PROBLEM STATEMENT — Lay out the text of all the records as a numbered list with one line per item, omitting blank lines.

+ + + + +

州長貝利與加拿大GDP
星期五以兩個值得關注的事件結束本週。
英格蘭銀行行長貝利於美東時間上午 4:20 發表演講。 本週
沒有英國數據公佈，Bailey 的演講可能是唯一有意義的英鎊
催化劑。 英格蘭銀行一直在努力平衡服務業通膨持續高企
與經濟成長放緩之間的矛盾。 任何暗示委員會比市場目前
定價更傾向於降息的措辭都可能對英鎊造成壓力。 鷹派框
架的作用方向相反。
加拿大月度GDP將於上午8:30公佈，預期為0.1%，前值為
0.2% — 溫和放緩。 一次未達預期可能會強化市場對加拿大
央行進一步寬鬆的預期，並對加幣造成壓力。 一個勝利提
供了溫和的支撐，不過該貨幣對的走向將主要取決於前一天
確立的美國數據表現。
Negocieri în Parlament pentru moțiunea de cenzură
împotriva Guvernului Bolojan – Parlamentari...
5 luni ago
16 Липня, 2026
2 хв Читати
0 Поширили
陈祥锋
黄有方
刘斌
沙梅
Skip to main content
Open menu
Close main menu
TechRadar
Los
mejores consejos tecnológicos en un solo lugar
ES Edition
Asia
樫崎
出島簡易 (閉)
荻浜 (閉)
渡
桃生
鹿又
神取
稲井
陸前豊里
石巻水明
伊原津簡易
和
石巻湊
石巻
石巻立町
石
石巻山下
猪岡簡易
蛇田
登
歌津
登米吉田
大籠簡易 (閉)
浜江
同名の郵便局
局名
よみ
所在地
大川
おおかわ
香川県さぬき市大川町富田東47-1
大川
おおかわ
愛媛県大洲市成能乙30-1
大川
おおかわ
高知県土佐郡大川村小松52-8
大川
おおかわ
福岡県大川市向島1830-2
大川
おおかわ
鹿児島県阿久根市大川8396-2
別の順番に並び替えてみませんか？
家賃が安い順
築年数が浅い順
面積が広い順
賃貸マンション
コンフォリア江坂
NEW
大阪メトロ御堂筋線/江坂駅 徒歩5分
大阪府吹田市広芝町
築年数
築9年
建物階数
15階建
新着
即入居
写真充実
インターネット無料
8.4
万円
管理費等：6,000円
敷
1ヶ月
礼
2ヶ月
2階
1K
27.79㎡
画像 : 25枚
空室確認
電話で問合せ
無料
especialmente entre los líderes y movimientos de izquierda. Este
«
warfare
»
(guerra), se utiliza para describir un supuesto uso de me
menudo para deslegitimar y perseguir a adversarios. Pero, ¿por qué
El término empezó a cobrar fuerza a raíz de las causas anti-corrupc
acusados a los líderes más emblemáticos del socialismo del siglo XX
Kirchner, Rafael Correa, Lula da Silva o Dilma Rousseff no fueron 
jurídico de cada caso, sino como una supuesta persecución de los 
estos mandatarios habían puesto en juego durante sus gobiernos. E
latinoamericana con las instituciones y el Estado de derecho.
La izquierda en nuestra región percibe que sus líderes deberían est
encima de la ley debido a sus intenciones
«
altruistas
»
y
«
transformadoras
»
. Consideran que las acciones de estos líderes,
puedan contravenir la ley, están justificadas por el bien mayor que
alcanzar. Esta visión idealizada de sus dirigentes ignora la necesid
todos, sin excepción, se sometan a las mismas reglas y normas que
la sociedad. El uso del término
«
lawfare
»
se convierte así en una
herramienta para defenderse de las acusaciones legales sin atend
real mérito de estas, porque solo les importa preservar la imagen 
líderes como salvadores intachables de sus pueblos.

+ + + + +

EXPECTED ANSWER —
1. 州長貝利與加拿大GDP
2. 星期五以兩個值得關注的事件結束本週。
3. 英格蘭銀行行長貝利於美東時間上午 4:20 發表演講。 本週
4. 沒有英國數據公佈，Bailey 的演講可能是唯一有意義的英鎊
5. 催化劑。 英格蘭銀行一直在努力平衡服務業通膨持續高企
6. 與經濟成長放緩之間的矛盾。 任何暗示委員會比市場目前
7. 定價更傾向於降息的措辭都可能對英鎊造成壓力。 鷹派框
8. 架的作用方向相反。
9. 加拿大月度GDP將於上午8:30公佈，預期為0.1%，前值為
10. 0.2% — 溫和放緩。 一次未達預期可能會強化市場對加拿大
11. 央行進一步寬鬆的預期，並對加幣造成壓力。 一個勝利提
12. 供了溫和的支撐，不過該貨幣對的走向將主要取決於前一天
13. 確立的美國數據表現。
14. Negocieri în Parlament pentru moțiunea de cenzură
15. împotriva Guvernului Bolojan – Parlamentari...
16. 5 luni ago
17. 16 Липня, 2026
18. 2 хв Читати
19. 0 Поширили
20. 陈祥锋
21. 黄有方
22. 刘斌
23. 沙梅
24. Skip to main content
25. Open menu
26. Close main menu
27. TechRadar
28. Los
29. mejores consejos tecnológicos en un solo lugar
30. ES Edition
31. Asia
32. 樫崎
33. 出島簡易 (閉)
34. 荻浜 (閉)
35. 渡
36. 桃生
37. 鹿又
38. 神取
39. 稲井
40. 陸前豊里
41. 石巻水明
42. 伊原津簡易
43. 和
44. 石巻湊
45. 石巻
46. 石巻立町
47. 石
48. 石巻山下
49. 猪岡簡易
50. 蛇田
51. 登
52. 歌津
53. 登米吉田
54. 大籠簡易 (閉)
55. 浜江
56. 同名の郵便局
57. 局名
58. よみ
59. 所在地
60. 大川
61. おおかわ
62. 香川県さぬき市大川町富田東47-1
63. 大川
64. おおかわ
65. 愛媛県大洲市成能乙30-1
66. 大川
67. おおかわ
68. 高知県土佐郡大川村小松52-8
69. 大川
70. おおかわ
71. 福岡県大川市向島1830-2
72. 大川
73. おおかわ
74. 鹿児島県阿久根市大川8396-2
75. 別の順番に並び替えてみませんか？
76. 家賃が安い順
77. 築年数が浅い順
78. 面積が広い順
79. 賃貸マンション
80. コンフォリア江坂
81. NEW
82. 大阪メトロ御堂筋線/江坂駅 徒歩5分
83. 大阪府吹田市広芝町
84. 築年数
85. 築9年
86. 建物階数
87. 15階建
88. 新着
89. 即入居
90. 写真充実
91. インターネット無料
92. 8.4
93. 万円
94. 管理費等：6,000円
95. 敷
96. 1ヶ月
97. 礼
98. 2ヶ月
99. 2階
100. 1K
101. 27.79㎡
102. 画像 : 25枚
103. 空室確認
104. 電話で問合せ
105. 無料
106. especialmente entre los líderes y movimientos de izquierda. Este
107. «
108. warfare
109. »
110. (guerra), se utiliza para describir un supuesto uso de me
111. menudo para deslegitimar y perseguir a adversarios. Pero, ¿por qué
112. El término empezó a cobrar fuerza a raíz de las causas anti-corrupc
113. acusados a los líderes más emblemáticos del socialismo del siglo XX
114. Kirchner, Rafael Correa, Lula da Silva o Dilma Rousseff no fueron 
115. jurídico de cada caso, sino como una supuesta persecución de los 
116. estos mandatarios habían puesto en juego durante sus gobiernos. E
117. latinoamericana con las instituciones y el Estado de derecho.
118. La izquierda en nuestra región percibe que sus líderes deberían est
119. encima de la ley debido a sus intenciones
120. «
121. altruistas
122. »
123. y
124. «
125. transformadoras
126. »
127. . Consideran que las acciones de estos líderes,
128. puedan contravenir la ley, están justificadas por el bien mayor que
129. alcanzar. Esta visión idealizada de sus dirigentes ignora la necesid
130. todos, sin excepción, se sometan a las mismas reglas y normas que
131. la sociedad. El uso del término
132. «
133. lawfare
134. »
135. se convierte así en una
136. herramienta para defenderse de las acusaciones legales sin atend
137. real mérito de estas, porque solo les importa preservar la imagen 
138. líderes como salvadores intachables de sus pueblos.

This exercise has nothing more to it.